Count Me In

An astronomical number of animals, insects, and sea creatures have vanished from the earth over various eons. Some disappeared because of human actions and I grieve their loss. Martha, the last of passenger pigeons whose flocks darkened the skies as they flew over died alone in the Cincinnati Zoo in 1914. Then it is presumed that an asteroid hit the earth, changed the climate and wiped out dinosaurs. Do you lie awake a night wishing for a mastadon in your back yard? Seeing a dodo would be interesting, but I may have had trouble finding a golden toad even if one still inhabited its special environment.

Yet, I am doing my part in preserving butterflies, mostly monarchs. Two days this week, hope of spring came to my front yard as the dipping orange and black hillexes moved from one early cone flower to another. They are at the moving north stage and just seeking nourishment. An article in the paper says that their number is 22% less than last year. The cycle has always included wintering on seven acres of trees in Mexico. The number of acres this year was 5.5. Not only have I seen pictures of the laden orange trees with row after row of folded wings lining a branch, we had one group choose to overnight on a bush in our neighbor’s yard at another Swift address. Three children and I sat is silence as one by one they settled in for the night.

About thirty years ago, hatch and release became my passion. I learned to plant milkweed, their plant of choice to sip some nectar and later deposit their eggs.

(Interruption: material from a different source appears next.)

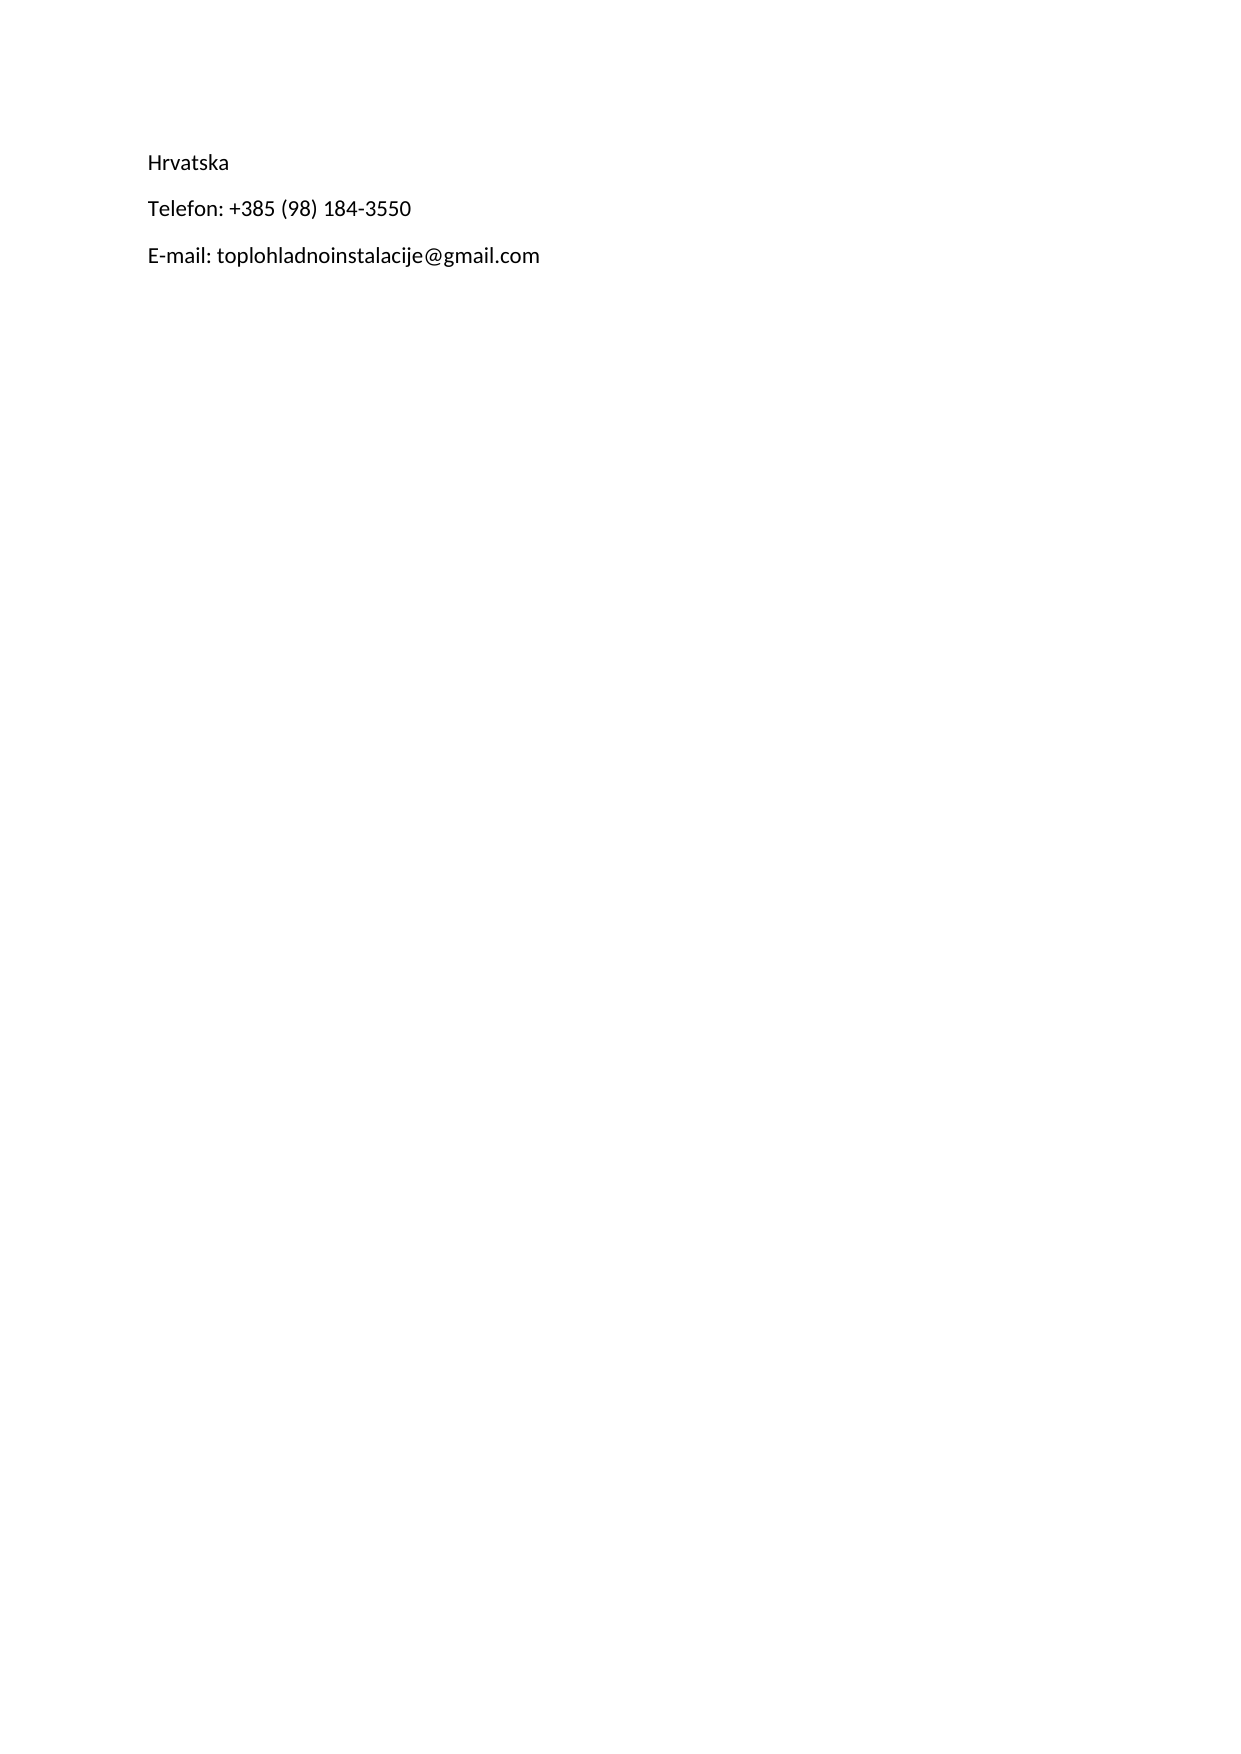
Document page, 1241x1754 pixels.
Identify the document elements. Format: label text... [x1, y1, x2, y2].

I would lift leaves carefully to find one small milky dot that would evolve into a tiny black/white/yellow striped larva or caterpillar that grew as the leaves that housed it diminished in its small arc-shaped nibbles. I gathered and kept in a pet box and could watch them grow dark and change into a pupa to finish the transformation. When I could almost see through the transparent shell the time was neigh for a new butterfly. Some of you adults were at the ranch for Thanksgiving when I brought a box to watch them emerge, dry, and then walk onto your outstretched finger to be released outside. The facial response of the releasers is breathtaking from kindergartens who whisper, “I won’t hurt you,” to jaded sixth graders who want it to be their turn next to adults who have never thought of the life process.

In my church’s welcome center is a large banner various women needle pointed with noted Christian symbols. I did the butterfly, a symbol of resurrection. “Just when the caterpillar thought life was over, it became a butterfly.” Many changes come along the way and one final awaits.

Therefore, if anyone is in Christ, the new creation has come: The old has gone, the new is here.